It is one thing to muse on who my readers are but now I am focussing on our suburb of Claremont and its history. During my last walk I passed along the Derwent River foreshore of Claremont, discovered the Claremont Plaza, walked around the Claremont Golf course and spent some time in the Cadbury chocolate manufacturing factory.

Wikipedia informs me that “Claremont is a suburb of the City of Glenorchy, part of the greater Hobart area, Tasmania, Australia. It is named after Claremont House (at 12 Lady Clark Avenue, Claremont) which was built in the 1830s by local settler Henry Bilton, who named it after one of the royal homes of England.” When you read http://www.nationaltrust.org.uk/claremont-landscape-garden/, which provides some information about Claremont House in Surrey England, you will learn that it was “Once a Dukes’ retreat and a playground for princesses…” I could find no information about whether any of England’s royal family ever visited our Tasmanian Claremont House. Probably not.

Information about the original owner of the House, Henry Bilton can be read at http://claremonthouse.com.au/history/history-private-ownership-1825-1940/. He first settled in Van Diemen’s Land in 1825 and in the following year he acquired the property on which Claremont House was built. Apparently Bilton’s occupation was a General Merchant and Importer.  The site http://www.watersideaccommodation.com/downloads/HistoricalSummarytheClaremontAustinsFerryArea04May07.pdf declares: “Claremont, or Lady Clark House as it has come to be known as, was built by the early pioneer Henry Bilton. Henry came to Tasmania on medical advice in 1825. He became a merchant and later a gentleman farmer. As the first importer of Leicester sheep to Tasmania he gained significant wealth and turned his attention to politics.”
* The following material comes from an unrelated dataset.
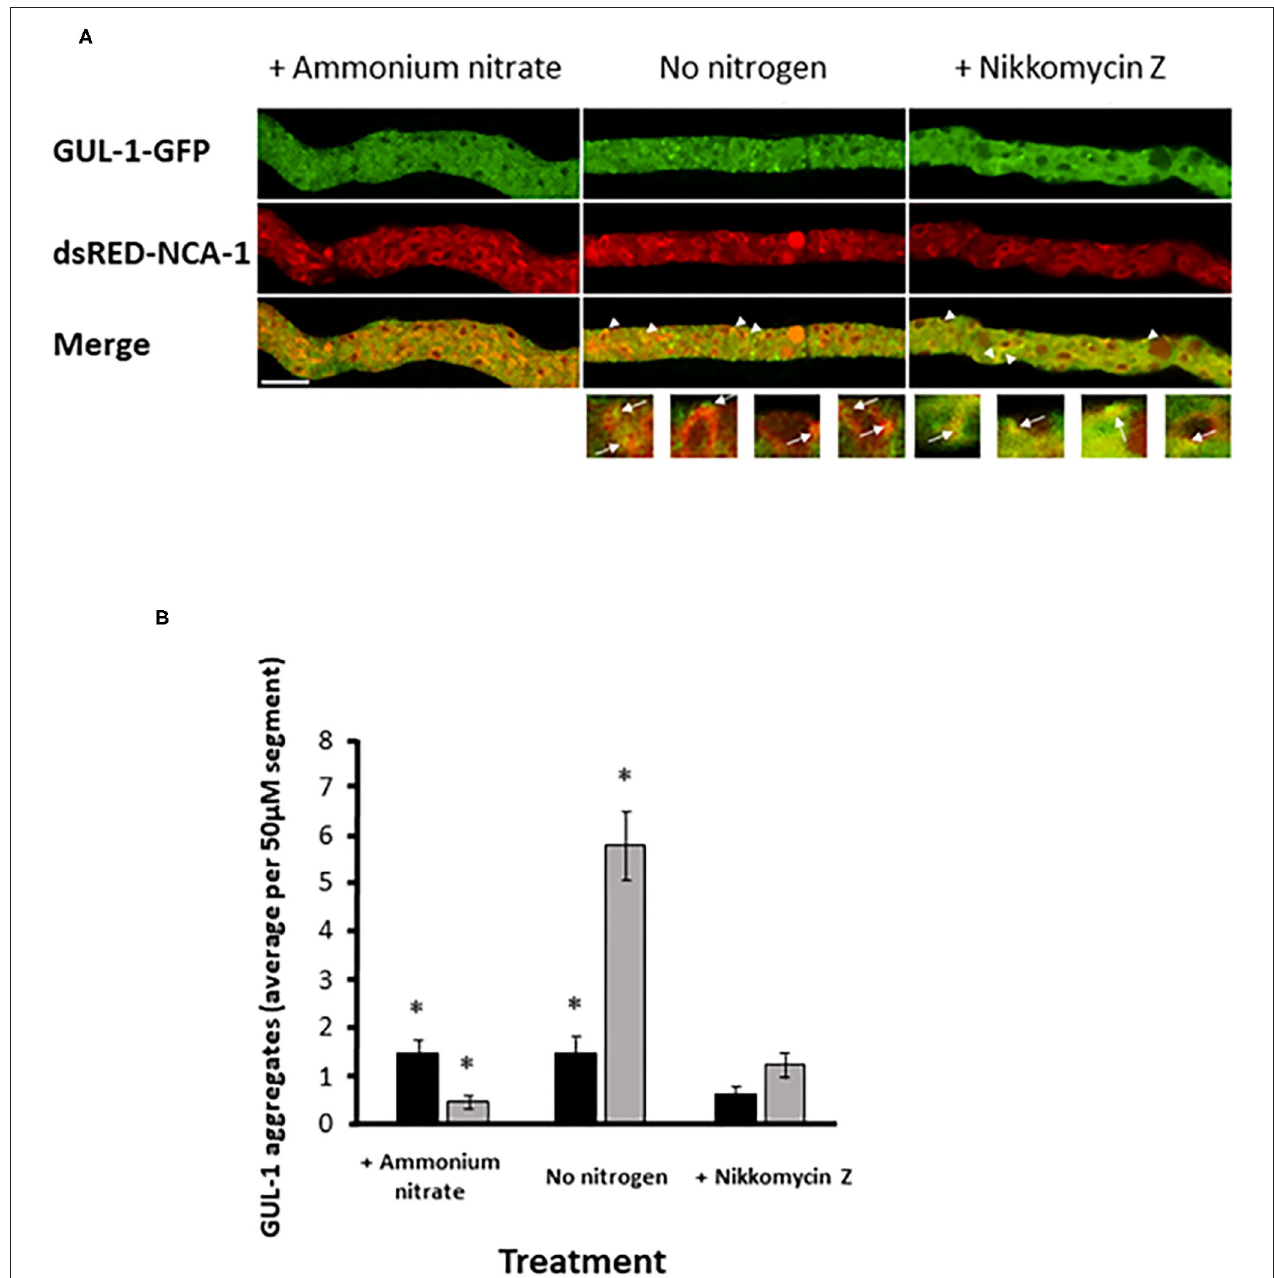
FIGURE 5 | Increase in GUL-1-GFP localization to the ER during stress conditions. GUL-1-GFP aggregates and dsRED-NCA-1 do not appear to co-localize when the fungus is cultured under standard growth conditions (panel A , left). When cultures are deprived of nitrogen or exposed to Nikkomycin Z some of the GUL-1-GFP aggregates co-localize with dsRED-NCA-1 (panel A ; arrowheads and arrows indicate the position of GUL-1-GFP aggregates localized in the ER). Scale bars: 10 µ m. (B) The number of NCA-1-associated GUL-1-GFP aggregates was determined in hyphal segments of cultures grown in the presence and absence of nitrogen, and also in the presence of Nikkomycin Z ( n = 30, 24, and 18), Bars indicate standard error. Asterisks indicate significant differences as determined by Student’s t-text ( p ≤ 0.05).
The following photo of Henry Bilton comes from http://www.glenorchy150.com.au/gallery/.

Henry-Bilton-re Claremont

Detailed information about Tasmania’s 1839 (decades before the Californian settlement) Claremont House can be read at http://claremonthouse.com.au/history/.  Right now, the house is up for sale: see photographs and details at http://www.domain.com.au/property/for-sale/house/tas/claremont/?adid=2009725372.  Perhaps you might want to buy it!  There is no range of prices given, so the sale is ‘by offer’.

Claremont House, in the Greater Hobart Area, is located away from the Derwent River foreshore so I did not go near this during my last walk.